━━━ Text shown ━━━
Latest revision as of 19:30, 3 November 2024

Sepsis is an acute life-threatening condition characterised by organ dysfunction caused by a dysregulated host response to infection, usually bacterial. It’s related to systemic inflammatory response syndrome (SIRS) in pathomechanism. It has a very high mortality rate and can lead to multiple organ dysfunction syndrome (MODS) and death.

Septic shock is defined as “A subset of sepsis in which underlying circulatory and cellular or metabolic abnormalities lead to substantially increased mortality risk.” As the name implies it implies the state where a person has sepsis and circulatory shock, often of the distributive type. A person is said to be in septic shock if:

  • The patient has sepsis, and:
  • Vasopressors are required to maintain a mean blood pressure of above 65 mmHg, and:
  • The serum level of lactate is > 2.0 mM

A third term, "severe sepsis" was used until 2016, when the Sepsis-3 guideline revised the definition of sepsis. Sepsis-3 also included the deviation from using SIRS criteria to using SOFA criteria.

Etiology

  • Primary infection
    • Pneumonia
    • Genitourinary infections
    • Gastrointestinal infections
    • Skin infections
    • Soft tissue infections
  • Pathogens
    • Gram positive bacteria
    • Gram negative bacteria
  • Risk factors
    • Age < 1 year
    • Age > 65 year
    • Comorbidities
      • Diabetes mellitus
      • Cancer
      • Obesity
      • Cirrhosis
      • Alcoholism
    • Immunosuppression
    • Being in an intensive care unit
    • Invasive medical treatment
      • Endotracheal tube
      • Intravenous lines
      • Urinary catheters

The most common primary infection that leads to sepsis is pneumonia, especially community-acquired pneumonia. The pathogen is more frequently gram positive than gram negative; fungal, viral or parasitic etiology is rare.

Bacteraemia is found in 50% of cases of sepsis.

Pathomechanism

The underlying mechanism of sepsis is a hyperinflammatory systemic reaction. A normal, physiological immune response requires a balance of proinflammatory and anti-inflammatory signals. In sepsis, this balance is lost. The exact mechanism that leads to the loss of this balance is not well known. Hyperactivation of the innate immune system occurs, which leads to decreased oxygen delivery to tissues.
━━━ Data provided ━━━
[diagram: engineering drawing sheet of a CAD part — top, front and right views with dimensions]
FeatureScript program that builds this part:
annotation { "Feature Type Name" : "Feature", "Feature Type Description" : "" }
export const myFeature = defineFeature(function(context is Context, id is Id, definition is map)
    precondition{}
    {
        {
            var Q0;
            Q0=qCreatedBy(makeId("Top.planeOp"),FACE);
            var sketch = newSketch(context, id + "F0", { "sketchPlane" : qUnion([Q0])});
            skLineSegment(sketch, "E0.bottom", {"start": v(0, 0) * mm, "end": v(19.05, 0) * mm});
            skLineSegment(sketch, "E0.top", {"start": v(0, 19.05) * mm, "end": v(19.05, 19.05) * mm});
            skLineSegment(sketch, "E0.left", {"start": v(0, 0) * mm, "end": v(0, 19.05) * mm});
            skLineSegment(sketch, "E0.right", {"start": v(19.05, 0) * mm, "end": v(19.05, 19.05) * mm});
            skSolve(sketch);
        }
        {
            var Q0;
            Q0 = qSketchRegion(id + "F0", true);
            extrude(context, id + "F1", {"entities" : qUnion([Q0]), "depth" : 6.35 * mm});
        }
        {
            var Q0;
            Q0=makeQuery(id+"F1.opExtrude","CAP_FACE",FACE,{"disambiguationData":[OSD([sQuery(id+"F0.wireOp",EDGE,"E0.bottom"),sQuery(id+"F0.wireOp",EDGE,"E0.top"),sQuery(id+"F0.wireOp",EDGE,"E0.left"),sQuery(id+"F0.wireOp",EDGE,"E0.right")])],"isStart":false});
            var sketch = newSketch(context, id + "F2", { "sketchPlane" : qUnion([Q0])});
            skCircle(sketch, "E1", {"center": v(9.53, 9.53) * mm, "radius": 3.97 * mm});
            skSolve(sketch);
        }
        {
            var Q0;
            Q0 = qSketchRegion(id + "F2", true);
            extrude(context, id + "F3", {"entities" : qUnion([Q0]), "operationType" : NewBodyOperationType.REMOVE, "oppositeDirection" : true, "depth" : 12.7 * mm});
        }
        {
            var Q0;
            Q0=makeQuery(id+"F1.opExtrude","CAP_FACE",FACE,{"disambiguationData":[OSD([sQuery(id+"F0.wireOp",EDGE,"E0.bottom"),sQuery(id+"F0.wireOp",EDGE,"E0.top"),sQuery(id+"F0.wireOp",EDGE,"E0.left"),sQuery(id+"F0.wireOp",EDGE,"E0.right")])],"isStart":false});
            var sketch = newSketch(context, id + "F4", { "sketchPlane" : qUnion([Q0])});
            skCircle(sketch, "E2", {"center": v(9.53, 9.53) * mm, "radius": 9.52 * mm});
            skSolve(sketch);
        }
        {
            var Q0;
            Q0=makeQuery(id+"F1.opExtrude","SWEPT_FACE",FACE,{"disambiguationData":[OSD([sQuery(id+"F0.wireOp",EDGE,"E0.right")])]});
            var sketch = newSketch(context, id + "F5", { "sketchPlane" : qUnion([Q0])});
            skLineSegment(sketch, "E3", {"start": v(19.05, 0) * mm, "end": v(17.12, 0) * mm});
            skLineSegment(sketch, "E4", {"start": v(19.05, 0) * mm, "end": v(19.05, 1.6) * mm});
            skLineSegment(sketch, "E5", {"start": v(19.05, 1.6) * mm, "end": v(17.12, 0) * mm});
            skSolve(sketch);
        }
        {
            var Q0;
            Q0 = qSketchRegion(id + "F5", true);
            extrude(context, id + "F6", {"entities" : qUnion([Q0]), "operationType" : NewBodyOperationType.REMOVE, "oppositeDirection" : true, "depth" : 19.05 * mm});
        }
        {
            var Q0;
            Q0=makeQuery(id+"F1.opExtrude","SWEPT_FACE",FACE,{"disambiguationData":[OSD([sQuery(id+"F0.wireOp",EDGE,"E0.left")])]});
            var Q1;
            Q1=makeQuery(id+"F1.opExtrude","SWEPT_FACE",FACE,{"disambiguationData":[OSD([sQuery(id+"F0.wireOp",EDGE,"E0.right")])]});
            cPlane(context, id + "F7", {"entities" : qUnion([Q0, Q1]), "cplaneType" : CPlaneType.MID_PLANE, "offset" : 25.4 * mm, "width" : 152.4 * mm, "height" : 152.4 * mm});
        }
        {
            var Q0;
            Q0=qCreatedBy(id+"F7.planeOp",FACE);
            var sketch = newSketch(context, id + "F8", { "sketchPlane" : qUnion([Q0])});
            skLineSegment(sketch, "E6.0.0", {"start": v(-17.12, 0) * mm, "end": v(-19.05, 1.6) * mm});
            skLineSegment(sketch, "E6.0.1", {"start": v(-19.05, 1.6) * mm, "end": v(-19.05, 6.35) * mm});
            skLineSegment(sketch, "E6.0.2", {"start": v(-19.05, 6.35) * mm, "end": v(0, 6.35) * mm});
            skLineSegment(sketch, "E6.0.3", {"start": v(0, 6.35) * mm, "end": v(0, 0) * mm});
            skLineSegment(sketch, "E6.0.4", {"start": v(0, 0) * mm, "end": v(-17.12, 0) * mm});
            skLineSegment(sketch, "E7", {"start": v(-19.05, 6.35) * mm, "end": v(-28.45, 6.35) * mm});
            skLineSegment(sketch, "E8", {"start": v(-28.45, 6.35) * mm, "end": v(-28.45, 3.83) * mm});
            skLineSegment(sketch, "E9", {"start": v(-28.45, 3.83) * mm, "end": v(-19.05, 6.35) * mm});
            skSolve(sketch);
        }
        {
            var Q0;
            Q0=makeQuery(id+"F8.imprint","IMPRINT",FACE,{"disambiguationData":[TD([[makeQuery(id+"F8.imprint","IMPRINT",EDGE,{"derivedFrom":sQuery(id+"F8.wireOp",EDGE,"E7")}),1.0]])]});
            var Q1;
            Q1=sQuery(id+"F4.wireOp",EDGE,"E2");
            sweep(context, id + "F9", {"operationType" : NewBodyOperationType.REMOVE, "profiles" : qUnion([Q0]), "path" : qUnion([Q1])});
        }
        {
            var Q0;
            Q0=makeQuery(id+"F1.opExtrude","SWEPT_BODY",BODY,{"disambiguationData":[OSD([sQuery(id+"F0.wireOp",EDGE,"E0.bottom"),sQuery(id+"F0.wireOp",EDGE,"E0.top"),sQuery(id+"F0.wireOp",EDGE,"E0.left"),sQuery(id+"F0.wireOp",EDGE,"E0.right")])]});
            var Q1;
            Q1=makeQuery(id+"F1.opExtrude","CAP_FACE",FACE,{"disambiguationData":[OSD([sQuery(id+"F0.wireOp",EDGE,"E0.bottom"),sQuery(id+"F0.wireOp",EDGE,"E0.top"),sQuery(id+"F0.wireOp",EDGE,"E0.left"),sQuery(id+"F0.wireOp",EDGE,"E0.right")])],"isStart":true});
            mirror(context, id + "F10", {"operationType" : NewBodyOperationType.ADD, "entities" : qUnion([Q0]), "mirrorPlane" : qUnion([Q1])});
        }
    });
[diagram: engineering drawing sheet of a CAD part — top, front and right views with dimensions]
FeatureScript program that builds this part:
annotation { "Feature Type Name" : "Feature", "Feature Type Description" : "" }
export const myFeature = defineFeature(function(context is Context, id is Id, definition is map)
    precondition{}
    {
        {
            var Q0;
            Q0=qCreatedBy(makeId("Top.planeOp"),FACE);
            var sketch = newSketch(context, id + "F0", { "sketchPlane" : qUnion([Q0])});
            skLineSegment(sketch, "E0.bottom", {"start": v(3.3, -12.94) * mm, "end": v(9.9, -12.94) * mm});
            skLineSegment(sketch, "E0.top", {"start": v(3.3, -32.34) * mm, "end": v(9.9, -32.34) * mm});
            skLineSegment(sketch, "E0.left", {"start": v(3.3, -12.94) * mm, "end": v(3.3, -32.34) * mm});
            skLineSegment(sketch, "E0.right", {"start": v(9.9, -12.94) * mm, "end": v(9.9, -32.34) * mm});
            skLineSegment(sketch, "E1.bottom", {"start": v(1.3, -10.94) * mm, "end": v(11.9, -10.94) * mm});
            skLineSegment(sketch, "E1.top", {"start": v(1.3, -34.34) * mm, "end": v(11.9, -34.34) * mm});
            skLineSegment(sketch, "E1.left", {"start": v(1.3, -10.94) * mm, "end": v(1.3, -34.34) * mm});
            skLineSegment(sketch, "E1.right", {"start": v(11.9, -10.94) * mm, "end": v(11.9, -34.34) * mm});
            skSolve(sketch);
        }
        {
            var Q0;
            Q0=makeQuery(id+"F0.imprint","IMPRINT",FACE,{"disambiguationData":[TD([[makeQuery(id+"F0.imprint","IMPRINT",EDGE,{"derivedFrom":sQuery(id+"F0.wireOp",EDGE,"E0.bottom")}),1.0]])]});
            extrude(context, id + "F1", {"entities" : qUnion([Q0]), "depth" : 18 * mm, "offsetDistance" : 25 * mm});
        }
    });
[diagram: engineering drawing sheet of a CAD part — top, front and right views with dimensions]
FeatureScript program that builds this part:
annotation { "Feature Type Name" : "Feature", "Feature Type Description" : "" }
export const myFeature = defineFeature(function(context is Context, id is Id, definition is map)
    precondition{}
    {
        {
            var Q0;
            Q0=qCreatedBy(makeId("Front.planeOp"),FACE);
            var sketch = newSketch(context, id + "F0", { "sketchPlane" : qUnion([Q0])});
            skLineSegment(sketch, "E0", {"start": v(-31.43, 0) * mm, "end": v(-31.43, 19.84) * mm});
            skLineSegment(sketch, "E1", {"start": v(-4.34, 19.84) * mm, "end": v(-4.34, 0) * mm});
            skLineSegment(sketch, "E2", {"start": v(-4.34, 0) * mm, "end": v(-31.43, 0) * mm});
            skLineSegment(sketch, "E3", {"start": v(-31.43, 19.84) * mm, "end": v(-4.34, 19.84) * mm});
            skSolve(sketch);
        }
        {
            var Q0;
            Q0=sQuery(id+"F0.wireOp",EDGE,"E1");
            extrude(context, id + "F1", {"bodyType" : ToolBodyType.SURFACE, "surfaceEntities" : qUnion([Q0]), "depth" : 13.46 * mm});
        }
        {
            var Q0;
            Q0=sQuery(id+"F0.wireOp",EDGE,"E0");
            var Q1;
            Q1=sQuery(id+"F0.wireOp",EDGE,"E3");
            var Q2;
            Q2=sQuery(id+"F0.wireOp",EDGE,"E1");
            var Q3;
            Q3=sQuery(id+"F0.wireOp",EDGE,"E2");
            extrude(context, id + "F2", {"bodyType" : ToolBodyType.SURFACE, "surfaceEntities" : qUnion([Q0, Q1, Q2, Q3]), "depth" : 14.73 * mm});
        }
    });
━━━
Things to do:
**A)** Answer these questions from the text on sepsis:
(i) Above what mean blood pressure must vasopressors be required to keep a patient for septic shock?
(ii) In what year did the term "severe sepsis" stop being used?
(iii) In what proportion of sepsis cases is bacteraemia found?
**B)** From the text on sepsis, quote the stretch from "Bacteraemia is found" through "delivery to tissues.".
The records are separate material and have no connection to the text on sepsis.

Answer list:
**A)**
(i) 65 mmHg
(ii) 2016
(iii) 50%

**B)**
Bacteraemia is found in 50% of cases of sepsis.

Pathomechanism

The underlying mechanism of sepsis is a hyperinflammatory systemic reaction. A normal, physiological immune response requires a balance of proinflammatory and anti-inflammatory signals. In sepsis, this balance is lost. The exact mechanism that leads to the loss of this balance is not well known. Hyperactivation of the innate immune system occurs, which leads to decreased oxygen delivery to tissues.